As any parent of a teen knows, the expression of these emotional or academic challenges is not necessarily direct. Rather, it can take the form of anger, withdrawal, defiance, school refusal or failure, disturbances in eating, abuse of alcohol or other drugs, overuse of computer games or the internet, or inappropriate sexual activity.
For many struggling teens and their families, community resources such as school counselors and teachers, extended family members, faith-based youth groups, and individual or group psychotherapists provide adequate support. Other families find that a daughter or son is best helped in a setting with a more structured approach to guiding teens through the challenges of development. These settings may include residential treatment centers, therapeutic boarding schools, and emotional growth schools. Such schools offer clear and consistent structure, group and individual therapy, appropriate academics, and physical activity to promote emotional health and responsibility. Educational and mental health professionals on staff encourage and teach students to become more accountable for their actions, more trustworthy, and better able to cope with life's inevitable challenges and disappointments. These programs do not claim to "fix" a child who by implication is broken. Rather, they strive to guide both teen and family through a process of emotional and cognitive growth, strengthening the base upon which healthy relationships - and ultimately, satisfying lives - are built.
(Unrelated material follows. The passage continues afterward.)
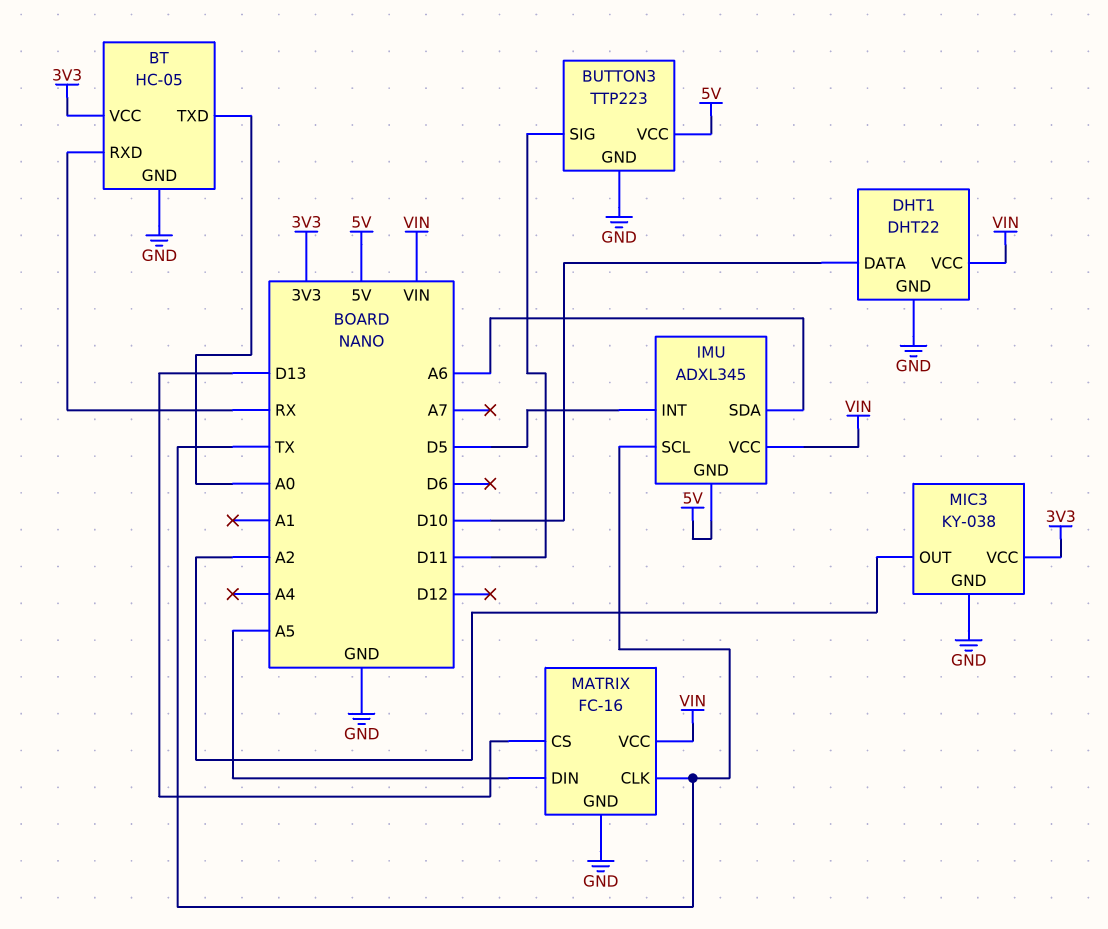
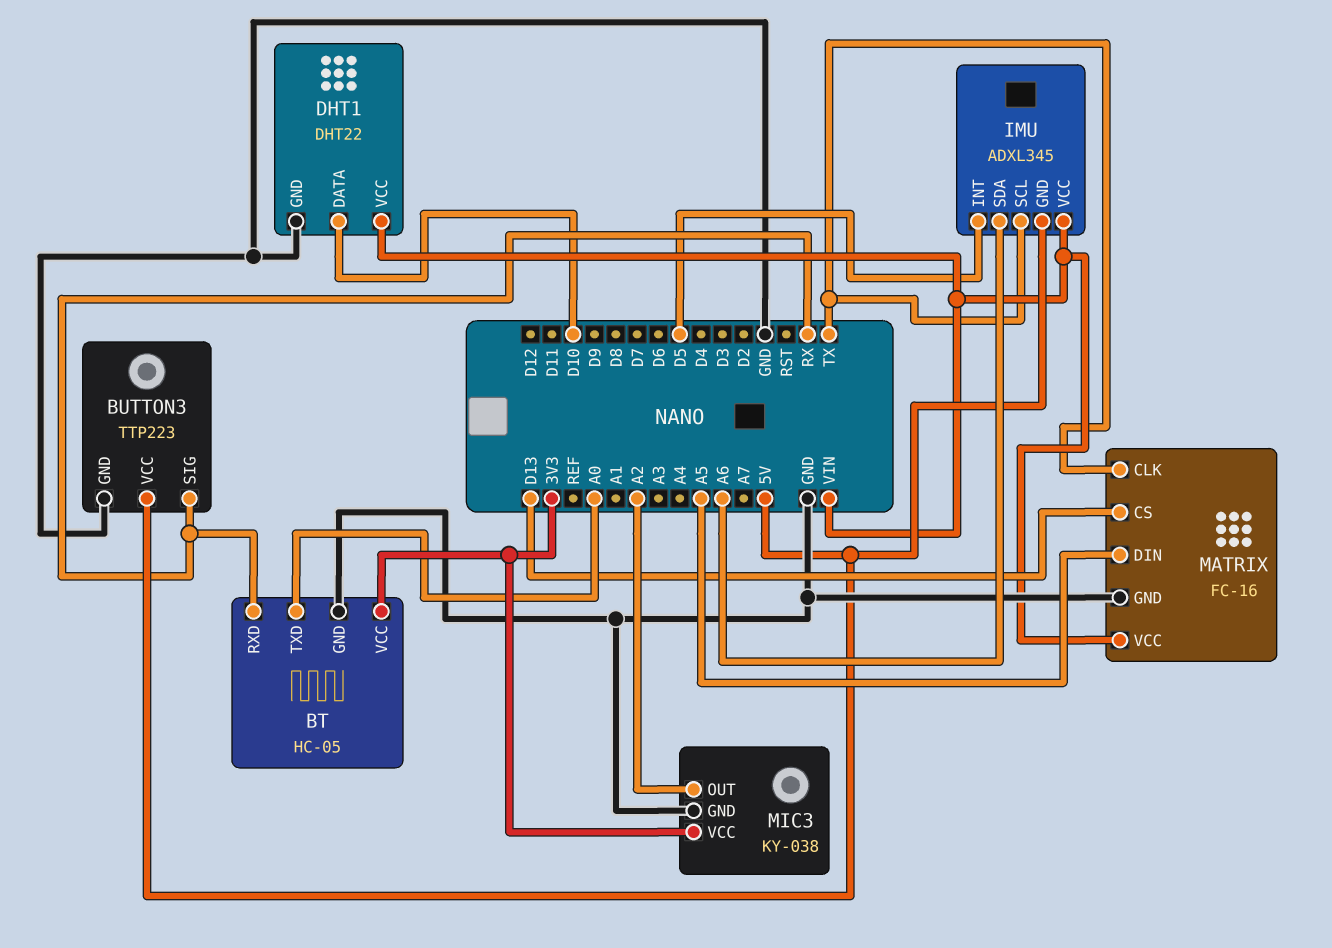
BUTTON3 pin SIG: D11 -> RX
These longer-term placements may be preceded by a wilderness experience. (This is not "boot camp"!) In a wilderness program, a student functions 24 hours a day with a small group of fellow campers, professional therapists, and field staff. There, in an outdoor environment free from the pressure and distractions of popular culture, adolescents are encouraged to evaluate their lives to date, develop insights about the impact of their behaviors, and start to build an accurate sense of their own capabilities - which often they have grossly underestimated. They begin a journey toward emotional health and maturity that can continue in a subsequent placement.